Cette interview fait partie du programme intitulé « Il suffit d’écouter les femmes » créé par l’Ina. Ce programme sera diffusé le 21 janvier sur le site internet de l’Ina.
« Nous étions certains que je ne survivrais pas. » L’ancienne ministre de la Justice, Christiane Taubira, a confié avoir subi un avortement clandestin dans sa jeunesse, lors d’une interview accordée à l’Institut national de l’audiovisuel (Ina), révélée ce jeudi 12 décembre. Ce témoignage sera diffusé pour célébrer le cinquantième anniversaire de la loi Veil en janvier.
« À l’hôpital, je me souviens du médecin qui m’interroge (…) Qui vous a infligé cela ? Je perçois des termes, curetage, boucherie », raconte l’ancienne candidate à la présidence, à qui il ne vient pas à l’esprit, « même un millième de seconde, l’idée de trahir la femme responsable de cela ».
Début de la diffusion des récits le 21 janvier
Cette interview fait partie du programme intitulé « Il suffit d’écouter les femmes » de l’Ina, prévu pour janvier. Le projet a bénéficié de l’appui d’un comité scientifique. « Aucun femme ne choisit l’avortement le cœur léger. Il suffit d’écouter les femmes », déclarait Simone Veil en faveur de sa législation future visant à décriminaliser l’avortement. Depuis, la France est devenue, en mars, le premier pays au monde à intégrer dans sa Constitution la « liberté garantie » d’accès à l’IVG.

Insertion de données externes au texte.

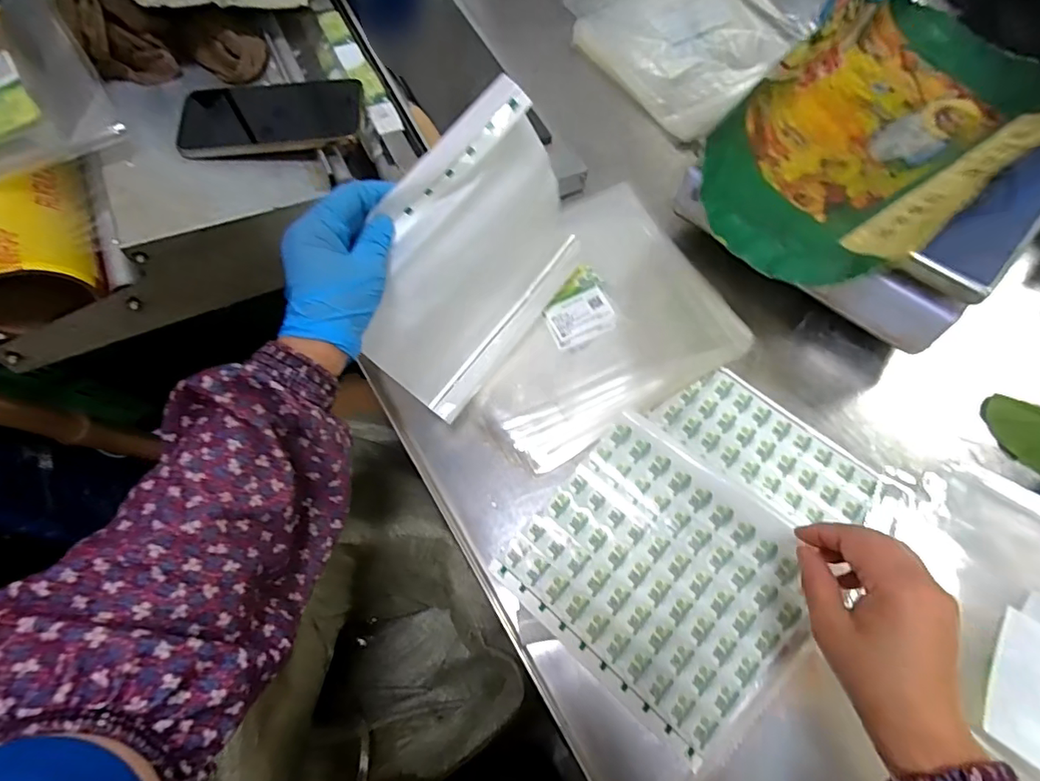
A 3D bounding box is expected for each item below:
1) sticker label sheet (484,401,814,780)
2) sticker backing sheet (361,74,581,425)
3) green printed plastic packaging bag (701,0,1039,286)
[{"bbox_3d":[0.117,0.146,0.422,0.212,0.018,0.182,42,78,13],"label":"sticker label sheet"},{"bbox_3d":[-0.041,-0.096,0.430,0.039,0.176,0.223,39,92,39],"label":"sticker backing sheet"},{"bbox_3d":[0.331,-0.242,0.456,0.360,0.080,0.197,-34,68,-11],"label":"green printed plastic packaging bag"}]

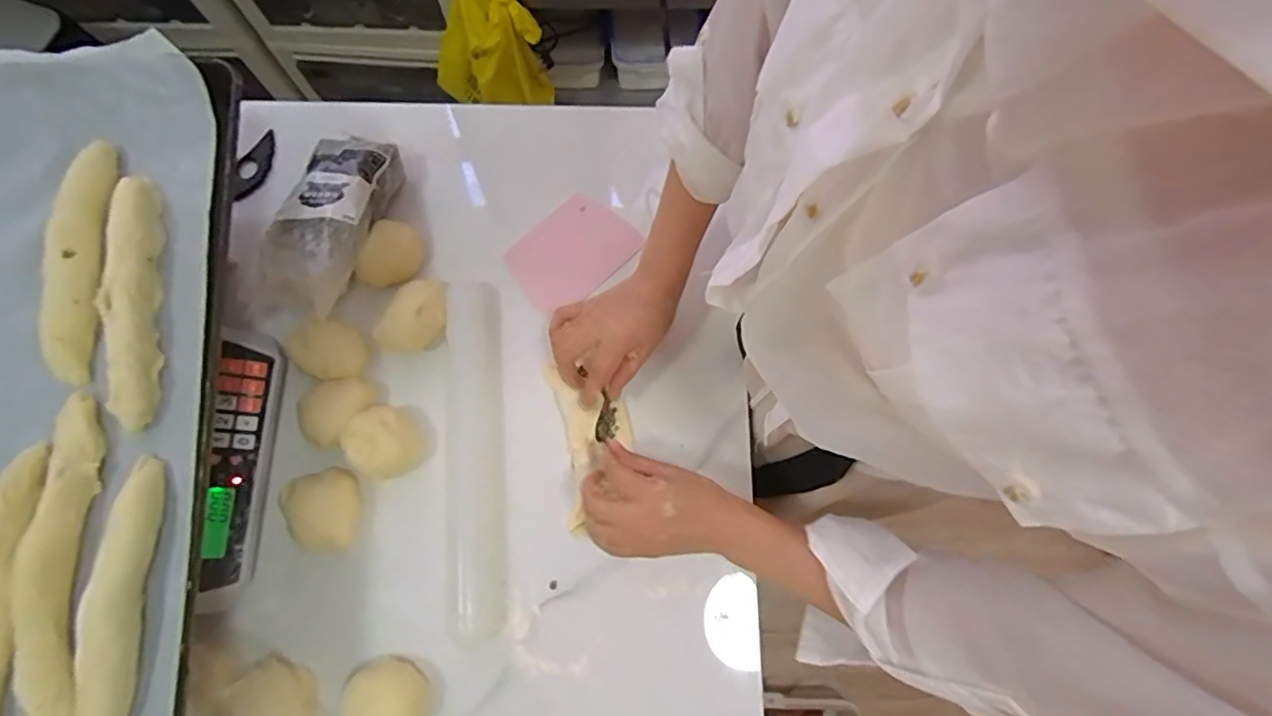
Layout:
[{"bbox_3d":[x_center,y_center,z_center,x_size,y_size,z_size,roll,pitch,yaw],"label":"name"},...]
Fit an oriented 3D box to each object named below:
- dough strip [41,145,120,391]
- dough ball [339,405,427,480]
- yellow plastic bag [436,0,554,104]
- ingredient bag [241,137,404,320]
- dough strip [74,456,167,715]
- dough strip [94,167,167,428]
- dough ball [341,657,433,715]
[{"bbox_3d":[-0.431,-0.083,0.467,0.026,0.031,0.197,-7,75,-3],"label":"dough strip"},{"bbox_3d":[-0.219,0.070,0.527,0.060,0.037,0.058,0,75,-1],"label":"dough ball"},{"bbox_3d":[-0.301,-0.630,1.225,0.210,0.315,0.151,-30,78,-9],"label":"yellow plastic bag"},{"bbox_3d":[-0.284,-0.126,0.549,0.086,0.051,0.204,8,57,1],"label":"ingredient bag"},{"bbox_3d":[-0.353,0.167,0.408,0.026,0.021,0.190,-1,75,-2],"label":"dough strip"},{"bbox_3d":[-0.382,-0.047,0.456,0.028,0.026,0.196,-8,75,-3],"label":"dough strip"},{"bbox_3d":[-0.197,0.275,0.476,0.069,0.035,0.065,0,75,-1],"label":"dough ball"}]

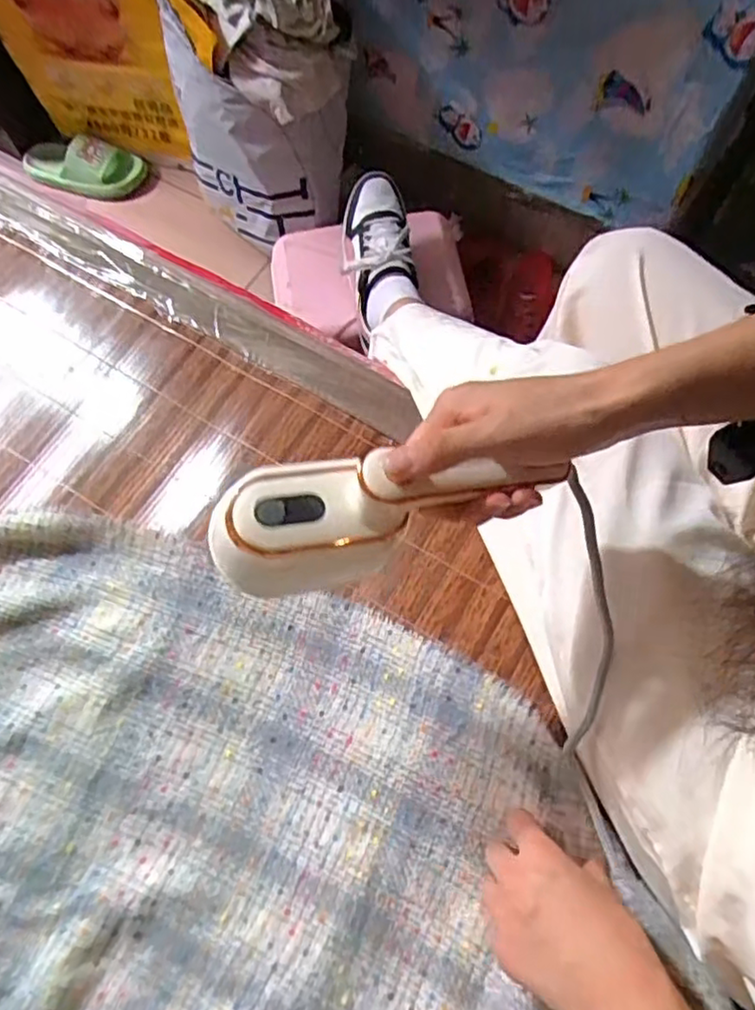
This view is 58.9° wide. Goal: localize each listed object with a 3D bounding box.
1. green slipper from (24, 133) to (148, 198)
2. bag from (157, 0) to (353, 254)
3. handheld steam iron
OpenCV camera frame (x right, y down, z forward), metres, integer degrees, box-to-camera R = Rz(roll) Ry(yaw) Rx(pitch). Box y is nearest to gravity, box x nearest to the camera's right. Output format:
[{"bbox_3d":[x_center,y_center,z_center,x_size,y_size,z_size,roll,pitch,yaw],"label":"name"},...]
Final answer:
[{"bbox_3d":[-0.571,-0.657,1.297,0.244,0.060,0.099,8,70,5],"label":"green slipper"},{"bbox_3d":[-0.185,-0.677,1.054,0.266,0.358,0.322,-15,69,-3],"label":"bag"},{"bbox_3d":[0.002,-0.002,0.380,0.193,0.072,0.069,-14,68,6],"label":"handheld steam iron"}]

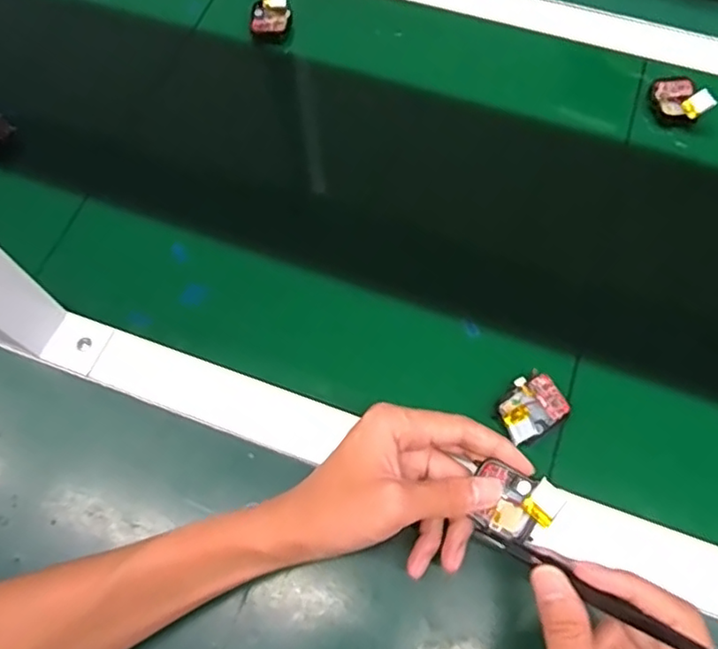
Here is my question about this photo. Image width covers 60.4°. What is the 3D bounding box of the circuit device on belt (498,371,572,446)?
[{"bbox_3d":[0.115,0.058,0.420,0.049,0.022,0.037,-37,71,-14],"label":"circuit device on belt"}]

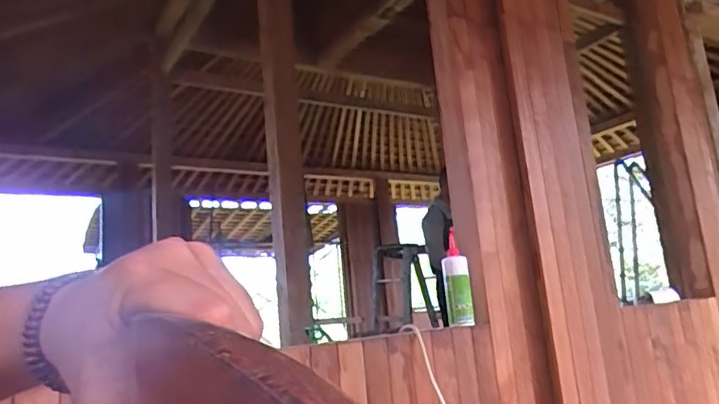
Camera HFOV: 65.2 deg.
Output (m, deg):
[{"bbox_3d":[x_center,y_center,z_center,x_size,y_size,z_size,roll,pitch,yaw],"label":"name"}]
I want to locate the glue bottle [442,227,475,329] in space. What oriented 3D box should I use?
[{"bbox_3d":[0.272,0.216,1.585,0.071,0.262,0.060,-7,-11,8],"label":"glue bottle"}]

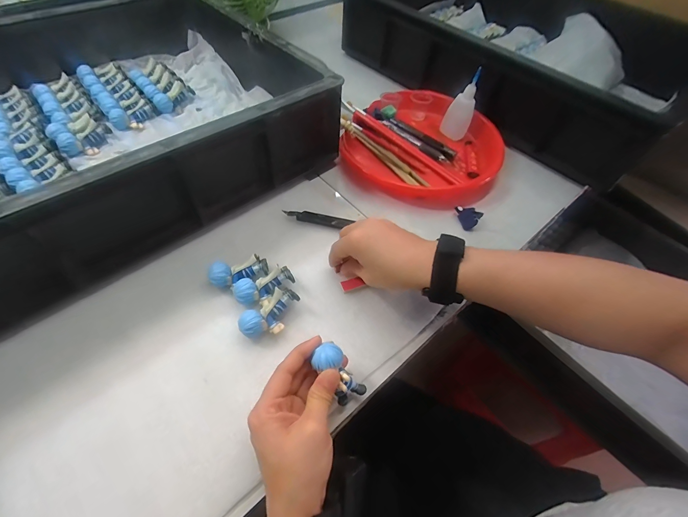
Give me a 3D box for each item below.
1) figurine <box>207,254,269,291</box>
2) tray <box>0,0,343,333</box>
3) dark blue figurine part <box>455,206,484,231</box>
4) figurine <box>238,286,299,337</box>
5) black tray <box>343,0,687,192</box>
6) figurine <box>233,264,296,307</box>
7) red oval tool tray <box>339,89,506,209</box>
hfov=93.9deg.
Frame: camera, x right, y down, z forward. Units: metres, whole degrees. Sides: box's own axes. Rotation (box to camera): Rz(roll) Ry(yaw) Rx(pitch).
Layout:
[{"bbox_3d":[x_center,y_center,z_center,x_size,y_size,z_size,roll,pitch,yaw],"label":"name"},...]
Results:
[{"bbox_3d":[-0.115,0.016,0.354,0.060,0.026,0.025,-10,58,-10],"label":"figurine"},{"bbox_3d":[-0.347,-0.163,0.393,0.566,0.122,0.397,-36,66,-24],"label":"tray"},{"bbox_3d":[0.167,-0.060,0.431,0.017,0.024,0.035,-9,58,-10],"label":"dark blue figurine part"},{"bbox_3d":[-0.074,0.059,0.329,0.062,0.026,0.031,-36,66,-24],"label":"figurine"},{"bbox_3d":[0.346,-0.415,0.617,0.431,0.112,0.573,-34,65,-23],"label":"black tray"},{"bbox_3d":[-0.084,0.032,0.347,0.062,0.025,0.029,-23,61,-18],"label":"figurine"},{"bbox_3d":[0.123,-0.178,0.506,0.240,0.033,0.235,18,57,7],"label":"red oval tool tray"}]

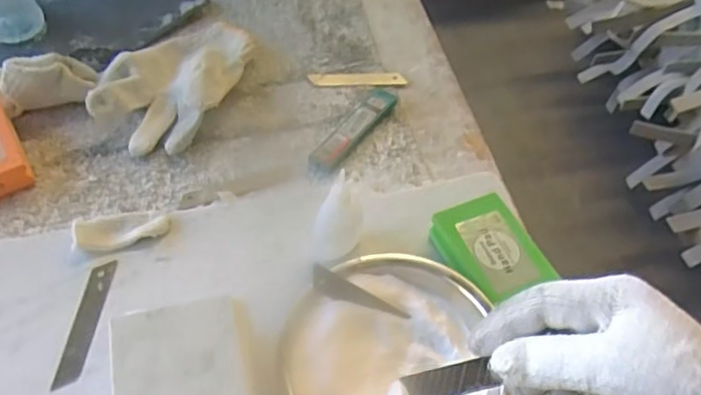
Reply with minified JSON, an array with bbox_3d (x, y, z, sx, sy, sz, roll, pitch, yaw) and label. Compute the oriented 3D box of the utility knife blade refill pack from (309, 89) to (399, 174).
[{"bbox_3d":[0.002,-0.064,0.588,0.028,0.011,0.121,29,57,21],"label":"utility knife blade refill pack"}]

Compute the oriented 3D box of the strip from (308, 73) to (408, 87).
[{"bbox_3d":[0.008,-0.121,0.636,0.098,0.005,0.019,-1,52,-3],"label":"strip"}]

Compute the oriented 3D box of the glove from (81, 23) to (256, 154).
[{"bbox_3d":[-0.170,-0.122,0.604,0.118,0.042,0.184,11,52,8],"label":"glove"}]

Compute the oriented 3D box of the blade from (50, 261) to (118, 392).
[{"bbox_3d":[-0.198,0.093,0.458,0.020,0.004,0.101,2,52,2],"label":"blade"}]

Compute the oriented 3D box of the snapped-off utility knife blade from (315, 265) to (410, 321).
[{"bbox_3d":[0.007,0.070,0.431,0.075,0.005,0.016,26,86,-12],"label":"snapped-off utility knife blade"}]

Après un appel lancé sur les réseaux sociaux et dans les journaux locaux, l’Ina a sélectionné 79 récits de femmes ayant avorté avant 1975, d’accompagnateurs, de personnes pratiquant des avortements illégaux, de proches endeuillés par la perte d’une mère ou d’une épouse, ainsi que d’un avocat et d’un juge d’instruction.
Un sentiment d’urgence avant que ces voix ne s’effacent
La plus âgée des témoins a 99 ans et travaillait dans un établissement d’accouchement durant la Seconde Guerre mondiale, où les femmes aisées de Tours se rendaient pour avorter. La plus jeune a 70 ans et a avorté lorsqu’elle fréquentait le lycée, avec l’assistance de son petit ami. L’écrivaine Annie Ernaux, lauréate du prix Nobel de littérature, partage également son expérience traumatisante des années 1960, décrite dans son livre L’événement.
L’Ina diffusera ces témoignages à partir du 21 janvier sur entretiens.ina.fr au sein de sa collection d’« entretiens patrimoniaux ». Ces récits seront également disponibles dans un documentaire coproduit par France télévisions, un livre coédité par Flammarion, et une fiction audio en cinq épisodes. Avec un « sentiment d’urgence » de préserver ces souvenirs avant qu’ils ne s’évanouissent, Isabelle Foucrier, productrice à l’Ina et coordinatrice du projet, s’est employée à capter « l’authenticité, le quotidien, l’expérience ordinaire et pré-militante de la clandestinité » des avortements avant la promulgation de la loi Veil, précise-t-elle.